PI: Robert Parker and Gilles Clermont

Title: Endotypes of thrombocytopenia in the critically ill

Description: Thrombocytopenia is extremely frequent in critically ill patients. However, the role of acute platelet responses in critically ill patients is not well studied, and the multifactorial etiology of thrombocytopenia in the ICU makes it difficult to understand, or understand whether or not to treat it. In several situations such as traumatic injury or sepsis, very low platelet counts have been to bleeding, thrombosis and end-organ injury. Platelets have been extensively studied as a key component of hemostasis, but a rapidly emerging concept is that platelets are also key effector cells in systemic inflammatory processes as both instigators of local and systemic inflammatory reactions and also participants in the inflammation that contributes to tissue injury. The link between platelets and inflammation is complex and bidirectional, as inflammatory ligands have been shown to regulate platelet function and activated platelets induce inflammatory responses in other cell types. The overarching theme of this proposal is to study platelet dynamics in critically ill patients, construct clinical endotypes of thrombocytopenia in this population, and to relate these endotypes to underlying mesoscale mechanisms through computational modeling. We will use a large electronic health record-based database and a tri-state trauma database as source data to construct these endotypes.

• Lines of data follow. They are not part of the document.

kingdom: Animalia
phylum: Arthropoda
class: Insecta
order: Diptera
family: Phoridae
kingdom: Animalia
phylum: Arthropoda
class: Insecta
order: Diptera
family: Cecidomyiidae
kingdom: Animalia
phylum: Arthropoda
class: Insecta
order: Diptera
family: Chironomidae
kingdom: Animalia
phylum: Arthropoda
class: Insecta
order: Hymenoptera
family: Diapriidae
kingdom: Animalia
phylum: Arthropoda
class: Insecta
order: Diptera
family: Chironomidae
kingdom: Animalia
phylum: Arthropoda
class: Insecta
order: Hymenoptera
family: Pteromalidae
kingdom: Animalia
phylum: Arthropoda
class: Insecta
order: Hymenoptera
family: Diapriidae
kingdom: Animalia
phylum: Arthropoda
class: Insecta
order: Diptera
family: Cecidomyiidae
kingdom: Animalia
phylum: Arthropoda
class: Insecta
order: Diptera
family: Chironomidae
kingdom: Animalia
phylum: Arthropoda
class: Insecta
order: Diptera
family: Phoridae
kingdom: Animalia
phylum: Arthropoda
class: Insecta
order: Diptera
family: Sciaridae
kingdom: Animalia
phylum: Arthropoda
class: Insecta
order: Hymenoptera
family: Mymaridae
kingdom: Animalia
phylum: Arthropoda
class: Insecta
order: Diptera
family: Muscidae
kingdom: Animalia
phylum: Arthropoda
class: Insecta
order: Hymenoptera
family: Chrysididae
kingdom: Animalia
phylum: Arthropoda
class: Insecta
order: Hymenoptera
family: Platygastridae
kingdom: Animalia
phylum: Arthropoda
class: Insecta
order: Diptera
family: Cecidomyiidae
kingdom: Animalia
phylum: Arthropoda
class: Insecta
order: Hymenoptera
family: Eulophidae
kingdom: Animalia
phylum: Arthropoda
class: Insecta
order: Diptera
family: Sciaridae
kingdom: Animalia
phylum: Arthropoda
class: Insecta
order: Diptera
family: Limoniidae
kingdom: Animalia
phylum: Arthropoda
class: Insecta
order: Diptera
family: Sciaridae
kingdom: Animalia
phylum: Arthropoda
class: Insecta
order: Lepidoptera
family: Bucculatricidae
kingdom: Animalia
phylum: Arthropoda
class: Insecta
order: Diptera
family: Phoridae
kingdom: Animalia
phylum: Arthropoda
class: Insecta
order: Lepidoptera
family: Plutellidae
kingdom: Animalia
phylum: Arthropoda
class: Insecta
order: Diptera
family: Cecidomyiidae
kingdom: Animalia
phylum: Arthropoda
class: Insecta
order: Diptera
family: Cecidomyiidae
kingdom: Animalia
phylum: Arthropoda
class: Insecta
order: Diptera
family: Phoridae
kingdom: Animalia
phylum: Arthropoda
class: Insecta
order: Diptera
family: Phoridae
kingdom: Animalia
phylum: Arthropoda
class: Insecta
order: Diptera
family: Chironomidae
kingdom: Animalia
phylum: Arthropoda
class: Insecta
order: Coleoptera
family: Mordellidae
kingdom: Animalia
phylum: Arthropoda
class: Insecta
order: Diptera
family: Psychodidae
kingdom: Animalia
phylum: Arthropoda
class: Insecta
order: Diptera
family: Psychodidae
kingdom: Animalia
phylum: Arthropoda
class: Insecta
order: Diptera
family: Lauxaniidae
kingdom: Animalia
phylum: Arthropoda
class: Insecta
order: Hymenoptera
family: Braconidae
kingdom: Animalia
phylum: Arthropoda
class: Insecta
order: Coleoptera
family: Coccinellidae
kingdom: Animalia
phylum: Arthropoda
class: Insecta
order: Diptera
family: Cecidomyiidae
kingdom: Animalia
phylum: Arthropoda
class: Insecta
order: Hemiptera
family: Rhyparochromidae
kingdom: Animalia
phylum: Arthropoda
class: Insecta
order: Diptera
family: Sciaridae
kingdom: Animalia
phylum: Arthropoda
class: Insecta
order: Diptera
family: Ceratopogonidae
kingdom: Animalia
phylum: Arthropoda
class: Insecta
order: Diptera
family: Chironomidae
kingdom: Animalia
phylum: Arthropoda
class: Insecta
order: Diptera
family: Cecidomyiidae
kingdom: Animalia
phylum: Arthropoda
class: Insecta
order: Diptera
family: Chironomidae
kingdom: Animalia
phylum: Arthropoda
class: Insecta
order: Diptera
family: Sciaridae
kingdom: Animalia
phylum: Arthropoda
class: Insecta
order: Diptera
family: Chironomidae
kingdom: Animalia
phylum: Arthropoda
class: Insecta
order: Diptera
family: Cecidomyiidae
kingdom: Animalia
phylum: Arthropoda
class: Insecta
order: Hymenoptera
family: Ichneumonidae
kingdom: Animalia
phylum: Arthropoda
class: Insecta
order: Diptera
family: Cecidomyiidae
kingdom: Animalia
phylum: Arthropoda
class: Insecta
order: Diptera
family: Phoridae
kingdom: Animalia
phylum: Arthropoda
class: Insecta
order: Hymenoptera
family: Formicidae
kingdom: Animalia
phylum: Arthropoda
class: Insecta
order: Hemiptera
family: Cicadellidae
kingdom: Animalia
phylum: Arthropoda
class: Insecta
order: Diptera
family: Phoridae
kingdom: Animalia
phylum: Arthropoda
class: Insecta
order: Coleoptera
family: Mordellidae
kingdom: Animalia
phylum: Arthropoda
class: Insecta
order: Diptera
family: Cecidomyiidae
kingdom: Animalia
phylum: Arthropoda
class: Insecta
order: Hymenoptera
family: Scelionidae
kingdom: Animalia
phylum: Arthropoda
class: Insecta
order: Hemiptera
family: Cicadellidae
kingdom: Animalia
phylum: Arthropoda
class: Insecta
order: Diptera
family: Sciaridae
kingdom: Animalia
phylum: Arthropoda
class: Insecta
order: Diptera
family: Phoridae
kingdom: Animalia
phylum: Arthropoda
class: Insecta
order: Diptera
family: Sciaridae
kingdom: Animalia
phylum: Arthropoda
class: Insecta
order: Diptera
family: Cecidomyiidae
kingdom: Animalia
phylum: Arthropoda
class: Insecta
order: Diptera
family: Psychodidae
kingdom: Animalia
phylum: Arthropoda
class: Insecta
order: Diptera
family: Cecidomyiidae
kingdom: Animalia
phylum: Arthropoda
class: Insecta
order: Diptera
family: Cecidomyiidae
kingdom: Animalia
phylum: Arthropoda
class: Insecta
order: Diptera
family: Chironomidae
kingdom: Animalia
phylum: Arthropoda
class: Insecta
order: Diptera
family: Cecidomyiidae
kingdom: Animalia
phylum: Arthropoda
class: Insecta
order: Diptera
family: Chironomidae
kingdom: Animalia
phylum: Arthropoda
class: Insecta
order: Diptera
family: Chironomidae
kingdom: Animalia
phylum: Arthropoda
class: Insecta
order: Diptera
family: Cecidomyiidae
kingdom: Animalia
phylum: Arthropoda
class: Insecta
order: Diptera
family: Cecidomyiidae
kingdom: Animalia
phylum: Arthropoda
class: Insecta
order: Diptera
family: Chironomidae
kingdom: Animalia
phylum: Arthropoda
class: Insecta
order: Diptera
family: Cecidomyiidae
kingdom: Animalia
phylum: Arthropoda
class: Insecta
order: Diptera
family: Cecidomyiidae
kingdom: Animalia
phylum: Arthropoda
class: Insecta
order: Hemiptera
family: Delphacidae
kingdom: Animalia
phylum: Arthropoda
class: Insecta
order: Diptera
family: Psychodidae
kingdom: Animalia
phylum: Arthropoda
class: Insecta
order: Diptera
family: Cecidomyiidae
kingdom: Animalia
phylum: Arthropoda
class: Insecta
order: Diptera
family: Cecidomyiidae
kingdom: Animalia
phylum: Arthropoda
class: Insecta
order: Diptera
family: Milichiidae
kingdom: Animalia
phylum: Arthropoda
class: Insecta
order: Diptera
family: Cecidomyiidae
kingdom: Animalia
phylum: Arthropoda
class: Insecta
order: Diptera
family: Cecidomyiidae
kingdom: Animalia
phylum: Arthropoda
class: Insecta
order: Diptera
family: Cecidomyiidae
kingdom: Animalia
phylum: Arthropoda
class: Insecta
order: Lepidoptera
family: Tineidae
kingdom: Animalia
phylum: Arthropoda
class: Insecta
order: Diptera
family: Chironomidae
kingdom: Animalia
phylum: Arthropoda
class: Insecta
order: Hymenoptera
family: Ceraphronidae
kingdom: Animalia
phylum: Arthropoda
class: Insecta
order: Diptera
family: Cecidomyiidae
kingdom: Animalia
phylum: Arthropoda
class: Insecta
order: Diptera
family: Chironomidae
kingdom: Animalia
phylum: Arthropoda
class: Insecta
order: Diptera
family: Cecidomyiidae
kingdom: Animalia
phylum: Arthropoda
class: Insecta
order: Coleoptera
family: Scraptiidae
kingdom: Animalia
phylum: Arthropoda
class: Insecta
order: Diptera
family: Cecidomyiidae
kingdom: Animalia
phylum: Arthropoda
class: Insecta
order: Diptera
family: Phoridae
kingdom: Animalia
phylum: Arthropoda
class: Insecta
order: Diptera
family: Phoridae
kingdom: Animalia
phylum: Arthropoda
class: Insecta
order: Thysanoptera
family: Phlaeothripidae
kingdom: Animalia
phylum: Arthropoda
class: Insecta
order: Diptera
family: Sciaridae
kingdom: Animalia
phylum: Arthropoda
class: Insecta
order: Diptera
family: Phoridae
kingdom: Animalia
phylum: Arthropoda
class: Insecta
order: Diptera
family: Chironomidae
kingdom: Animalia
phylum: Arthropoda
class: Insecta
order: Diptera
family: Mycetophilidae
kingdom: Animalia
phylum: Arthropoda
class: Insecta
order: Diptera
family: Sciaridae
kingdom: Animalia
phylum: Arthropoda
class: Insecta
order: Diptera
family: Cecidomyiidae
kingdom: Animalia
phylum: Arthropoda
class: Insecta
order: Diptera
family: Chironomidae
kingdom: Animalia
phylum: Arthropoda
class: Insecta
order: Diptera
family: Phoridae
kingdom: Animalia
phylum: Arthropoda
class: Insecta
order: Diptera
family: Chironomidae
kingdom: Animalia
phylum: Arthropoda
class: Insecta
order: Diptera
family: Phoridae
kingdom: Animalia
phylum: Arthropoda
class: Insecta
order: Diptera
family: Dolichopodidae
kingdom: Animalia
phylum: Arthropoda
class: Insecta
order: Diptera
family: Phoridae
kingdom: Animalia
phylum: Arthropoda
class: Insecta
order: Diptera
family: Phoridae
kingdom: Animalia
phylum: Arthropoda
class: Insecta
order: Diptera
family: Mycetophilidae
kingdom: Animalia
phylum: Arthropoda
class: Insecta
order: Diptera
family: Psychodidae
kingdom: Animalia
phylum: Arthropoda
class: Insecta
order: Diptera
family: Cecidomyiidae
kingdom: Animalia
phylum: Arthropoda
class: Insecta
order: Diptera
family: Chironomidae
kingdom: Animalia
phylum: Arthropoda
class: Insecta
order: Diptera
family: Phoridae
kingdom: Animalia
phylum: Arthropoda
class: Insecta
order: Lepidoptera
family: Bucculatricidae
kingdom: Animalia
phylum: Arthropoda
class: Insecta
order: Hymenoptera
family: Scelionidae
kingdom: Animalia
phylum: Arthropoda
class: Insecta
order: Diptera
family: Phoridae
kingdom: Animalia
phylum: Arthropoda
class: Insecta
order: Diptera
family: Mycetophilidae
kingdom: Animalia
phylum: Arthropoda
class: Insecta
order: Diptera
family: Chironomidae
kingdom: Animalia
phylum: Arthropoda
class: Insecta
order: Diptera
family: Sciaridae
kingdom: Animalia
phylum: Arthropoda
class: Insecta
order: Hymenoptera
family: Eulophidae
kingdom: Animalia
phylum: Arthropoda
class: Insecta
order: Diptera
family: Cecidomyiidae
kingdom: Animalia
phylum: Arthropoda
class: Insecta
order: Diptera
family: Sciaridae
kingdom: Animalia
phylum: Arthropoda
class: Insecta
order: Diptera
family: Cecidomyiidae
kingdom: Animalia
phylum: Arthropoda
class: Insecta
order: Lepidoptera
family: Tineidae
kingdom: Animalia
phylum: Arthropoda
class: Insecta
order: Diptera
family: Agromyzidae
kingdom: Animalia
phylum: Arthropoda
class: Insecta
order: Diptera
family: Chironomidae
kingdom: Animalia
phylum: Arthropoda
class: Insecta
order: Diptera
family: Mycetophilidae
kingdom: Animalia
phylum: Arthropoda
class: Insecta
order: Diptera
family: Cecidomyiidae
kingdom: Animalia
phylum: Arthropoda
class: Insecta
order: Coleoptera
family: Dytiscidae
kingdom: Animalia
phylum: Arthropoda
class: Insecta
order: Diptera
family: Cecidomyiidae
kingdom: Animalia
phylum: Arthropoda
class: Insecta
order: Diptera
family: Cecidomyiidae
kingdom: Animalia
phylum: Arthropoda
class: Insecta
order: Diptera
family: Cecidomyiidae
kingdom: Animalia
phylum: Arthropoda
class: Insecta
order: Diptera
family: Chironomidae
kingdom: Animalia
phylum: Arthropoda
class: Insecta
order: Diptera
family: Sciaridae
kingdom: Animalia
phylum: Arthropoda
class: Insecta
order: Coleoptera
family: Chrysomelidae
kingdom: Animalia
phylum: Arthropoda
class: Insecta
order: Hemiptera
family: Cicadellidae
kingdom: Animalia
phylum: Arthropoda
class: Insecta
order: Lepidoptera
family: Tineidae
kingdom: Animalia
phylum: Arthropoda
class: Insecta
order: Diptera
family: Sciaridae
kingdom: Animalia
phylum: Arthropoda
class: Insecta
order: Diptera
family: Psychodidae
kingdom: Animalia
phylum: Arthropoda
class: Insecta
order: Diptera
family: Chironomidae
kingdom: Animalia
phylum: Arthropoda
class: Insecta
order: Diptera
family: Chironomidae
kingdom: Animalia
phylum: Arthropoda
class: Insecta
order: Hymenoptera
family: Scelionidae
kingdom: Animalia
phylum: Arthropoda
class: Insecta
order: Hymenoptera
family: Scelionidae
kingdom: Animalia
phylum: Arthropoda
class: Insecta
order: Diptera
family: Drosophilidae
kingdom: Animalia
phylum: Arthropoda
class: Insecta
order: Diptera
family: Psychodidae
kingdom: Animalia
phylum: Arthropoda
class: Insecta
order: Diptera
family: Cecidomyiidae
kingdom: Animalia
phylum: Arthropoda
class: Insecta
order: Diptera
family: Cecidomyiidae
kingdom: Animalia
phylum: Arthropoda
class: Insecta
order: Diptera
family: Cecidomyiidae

We define endotype as clinical patterns defined along four dimensions: (1) baseline information (demographic, chronic disease burden, severity of illness and admitting diagnosis), (2) features of the platelet count time series (rate of decrease, nadir, etc.), (3) concurrent interventions, and (4) outcome. The computational approach will attempt to root clinical endotypes in mechanistic interpretations (or collections of alternative interpretations), contributing to focus basic science investiagtions, and to close key knowledge gaps preventing the design and use of targeted anti-platelet-inflammatory therapies in the critically ill. Computational models will be developed at different levels of complexity, with a specific attention to tie underlying mechanisms to functional assays routinely performed in thrombocytopenic patients, such as prothrombin time, activated coagulation time, and thromboelastogram.